Community center respondents were most likely to be from the Midwest. Nearly one-third (33.1 percent) of these respondents said they were from that region. They were followed by the West (21.3 percent), the South Atlantic (19.7 percent), the South Central region (16.5 percent), and the Northeast (6.3 percent). Another 3.1 percent of community center respondents said they were from outside the United States.
Some 44.9 percent of community center respondents were from suburban communities. Another 31.5 percent were from urban areas, and 23.6 percent said they were from rural communities.
On average, community center respondents said they reach a population of 71,200 people. Some 27.3 percent reported that the population they reached was less than 20,000, while 16.4 percent said they served a population of 100,000 or more.
More than half (50.4 percent) of community center respondents said that the primary audience served by their facilities was all ages. Another 22 percent said they serve adults ages 19 to 64 as their primary audience. Smaller numbers served an audience of children ages 4 to 12 (19.7 percent), teens (3.9 percent), college students (1.6 percent), seniors (1.6 percent), and infants and toddlers (0.8 percent).
The majority (80.5 percent) of community center respondents said that they had formed partnerships with other organizations, down from 86.7 percent in 2016. The most common partners were local schools (59.4 percent of community center respondents had partnered with them); local government (51.6 percent), nonprofit organizations (48.4 percent), colleges and universities (28.1 percent) and corporate or local businesses (28.1 percent).
Revenues & Expenditures
While 49.2 percent of community center respondents said their revenues had increased from 2015 to 2016, some 59.7 percent said they expect revenues to increase from 2016 to 2017. Looking forward, 56 percent projected that revenues would increase from 2017 to 2018.
Community center respondents reported a 2.2 percent increase in operating expenditures this year, from $1,162,000 in fiscal 2015 to $1,187,000 in fiscal 2016. Looking forward, these respondents projected a 1.3 percent decrease to their operating expenditures over the next two years, to an average of $1,172,000. On average, community center respondents said they recover 59.9 percent of their operating costs via revenue, up from 55.6 percent in 2016.
Some 80.8 percent of community center respondents said they had taken action to reduce their operating expenditures over the past year, down from 84 percent in 2016. The most common actions taken include: increasing fees (48.8 percent of community center respondents had done so), improving energy efficiency (48 percent), and reducing staff (32 percent).
Community Center Facilities
Some 62.5 percent of community center respondents said they had plans for construction over the next three years, down from 2016, when 68.1 percent had such plans. Some 18 percent said they are planning to build new facilities, while 25.8 percent are planning additions, and 41.4 percent are planning renovations. They are planning to spend an average of $2,793,000 on their construction plans, up 29.3 percent from 2016's average of $2,160,000.

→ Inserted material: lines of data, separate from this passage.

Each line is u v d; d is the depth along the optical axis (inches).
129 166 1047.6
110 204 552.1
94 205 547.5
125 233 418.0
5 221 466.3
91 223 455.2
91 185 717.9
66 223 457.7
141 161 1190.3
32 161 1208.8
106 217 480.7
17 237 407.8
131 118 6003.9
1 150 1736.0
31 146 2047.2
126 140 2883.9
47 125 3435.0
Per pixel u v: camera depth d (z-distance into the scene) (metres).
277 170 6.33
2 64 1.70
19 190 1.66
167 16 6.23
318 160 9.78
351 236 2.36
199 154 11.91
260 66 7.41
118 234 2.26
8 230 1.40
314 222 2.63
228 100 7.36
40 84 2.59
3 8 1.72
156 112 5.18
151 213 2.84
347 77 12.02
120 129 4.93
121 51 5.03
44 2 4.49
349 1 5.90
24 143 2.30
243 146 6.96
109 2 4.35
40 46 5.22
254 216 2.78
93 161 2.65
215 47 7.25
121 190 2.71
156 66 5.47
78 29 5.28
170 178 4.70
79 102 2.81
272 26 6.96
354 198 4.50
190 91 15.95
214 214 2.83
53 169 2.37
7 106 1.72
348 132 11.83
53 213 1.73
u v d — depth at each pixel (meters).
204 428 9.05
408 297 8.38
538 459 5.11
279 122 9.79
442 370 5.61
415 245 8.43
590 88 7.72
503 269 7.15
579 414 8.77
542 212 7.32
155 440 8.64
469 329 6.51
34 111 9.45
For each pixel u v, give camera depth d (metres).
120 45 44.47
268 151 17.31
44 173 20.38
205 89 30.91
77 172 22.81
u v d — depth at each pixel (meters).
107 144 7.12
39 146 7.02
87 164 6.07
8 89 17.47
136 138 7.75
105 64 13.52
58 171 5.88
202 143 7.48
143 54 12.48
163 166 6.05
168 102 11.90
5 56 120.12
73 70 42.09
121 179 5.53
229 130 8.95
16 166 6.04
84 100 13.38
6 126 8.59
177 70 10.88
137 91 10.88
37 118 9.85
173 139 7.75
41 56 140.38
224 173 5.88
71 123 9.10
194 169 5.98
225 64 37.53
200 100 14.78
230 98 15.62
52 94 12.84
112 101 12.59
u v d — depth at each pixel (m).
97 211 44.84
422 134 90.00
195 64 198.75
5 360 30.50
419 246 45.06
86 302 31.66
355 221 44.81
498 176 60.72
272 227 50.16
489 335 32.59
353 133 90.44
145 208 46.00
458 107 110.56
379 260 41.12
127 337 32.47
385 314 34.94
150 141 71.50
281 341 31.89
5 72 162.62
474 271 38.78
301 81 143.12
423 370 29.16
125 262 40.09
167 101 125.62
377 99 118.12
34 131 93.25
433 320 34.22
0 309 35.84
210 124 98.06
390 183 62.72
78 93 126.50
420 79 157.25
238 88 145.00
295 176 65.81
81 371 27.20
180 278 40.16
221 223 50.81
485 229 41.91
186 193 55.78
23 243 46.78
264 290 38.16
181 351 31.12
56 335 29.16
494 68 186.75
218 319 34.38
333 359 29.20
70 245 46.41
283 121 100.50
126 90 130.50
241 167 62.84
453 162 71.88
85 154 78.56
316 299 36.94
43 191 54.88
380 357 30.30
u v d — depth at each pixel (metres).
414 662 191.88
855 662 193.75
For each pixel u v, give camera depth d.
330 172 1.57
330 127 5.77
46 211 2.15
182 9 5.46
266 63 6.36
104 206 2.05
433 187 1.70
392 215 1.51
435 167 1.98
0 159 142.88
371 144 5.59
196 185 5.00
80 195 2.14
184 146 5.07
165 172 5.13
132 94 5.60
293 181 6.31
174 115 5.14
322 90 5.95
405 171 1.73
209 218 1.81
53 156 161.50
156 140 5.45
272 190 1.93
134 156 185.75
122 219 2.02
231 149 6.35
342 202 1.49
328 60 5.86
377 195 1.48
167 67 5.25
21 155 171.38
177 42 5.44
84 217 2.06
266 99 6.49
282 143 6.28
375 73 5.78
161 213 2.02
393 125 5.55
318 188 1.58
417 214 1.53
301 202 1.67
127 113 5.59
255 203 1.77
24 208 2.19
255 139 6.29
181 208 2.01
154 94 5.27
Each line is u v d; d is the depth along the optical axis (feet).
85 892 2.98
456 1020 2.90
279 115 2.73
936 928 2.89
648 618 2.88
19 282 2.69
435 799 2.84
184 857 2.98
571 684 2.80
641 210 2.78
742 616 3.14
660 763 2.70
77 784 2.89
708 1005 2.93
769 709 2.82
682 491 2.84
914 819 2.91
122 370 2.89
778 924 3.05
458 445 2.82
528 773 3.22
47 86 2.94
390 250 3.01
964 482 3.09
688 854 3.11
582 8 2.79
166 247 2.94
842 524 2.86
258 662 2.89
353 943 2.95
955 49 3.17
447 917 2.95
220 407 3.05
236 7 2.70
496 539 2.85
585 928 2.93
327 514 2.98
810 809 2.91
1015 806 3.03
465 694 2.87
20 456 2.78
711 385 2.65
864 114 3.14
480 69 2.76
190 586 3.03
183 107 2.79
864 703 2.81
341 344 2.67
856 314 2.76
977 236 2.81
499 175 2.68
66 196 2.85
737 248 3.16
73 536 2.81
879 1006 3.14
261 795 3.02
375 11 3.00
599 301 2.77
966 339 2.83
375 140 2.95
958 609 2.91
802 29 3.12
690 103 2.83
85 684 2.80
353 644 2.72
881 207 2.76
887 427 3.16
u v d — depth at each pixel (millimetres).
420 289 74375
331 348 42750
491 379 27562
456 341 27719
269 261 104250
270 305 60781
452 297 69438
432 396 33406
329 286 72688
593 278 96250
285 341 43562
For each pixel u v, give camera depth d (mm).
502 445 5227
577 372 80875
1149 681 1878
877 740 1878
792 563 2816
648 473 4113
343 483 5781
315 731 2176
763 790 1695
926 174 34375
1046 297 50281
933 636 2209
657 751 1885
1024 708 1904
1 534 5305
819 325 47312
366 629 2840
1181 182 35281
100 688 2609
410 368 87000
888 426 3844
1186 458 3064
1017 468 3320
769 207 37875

Some 39.8 percent of community center respondents said they have plans to add features at their facilities over the next three years, down from 2016, when 41.6 percent had such plans.
The 10 most commonly planned features include: splash play areas, climbing walls, fitness trails and outdoor fitness equipment, Wi-Fi services, exercise studios, challenge courses and ropes courses, playgrounds, indoor sports courts, dog parks, and bike trails.
The 10 most common programming types currently found among community center respondents include: holidays and other special events, fitness programs, day camps and summer camps, youth sports teams, mind-body balance programs such as yoga and tai chi, programs for active older adults, educational programs, arts and crafts, sports tournaments and races, and adult sports teams.
Respondents from community centers were more likely than most others to report that they had plans to add programs at their facilities over the next three years. Some 41.4 percent of community center respondents said they had such plans, compared with 31.5 percent of non-community-center respondents.
The most commonly planned program additions include:
- Fitness programs (up from No. 2)
- Mind-body balance programs such as yoga and tai chi (up from No. 3).
- Teen programming (down from No. 1)
- Educational programs (no change from 2016)
- Active older adult programming (up from No. 9)
- Day camps and summer camps (up from No. 10)
- Individual sports activities (did not appear in 2016)
- Special needs programs (did not appear in 2016)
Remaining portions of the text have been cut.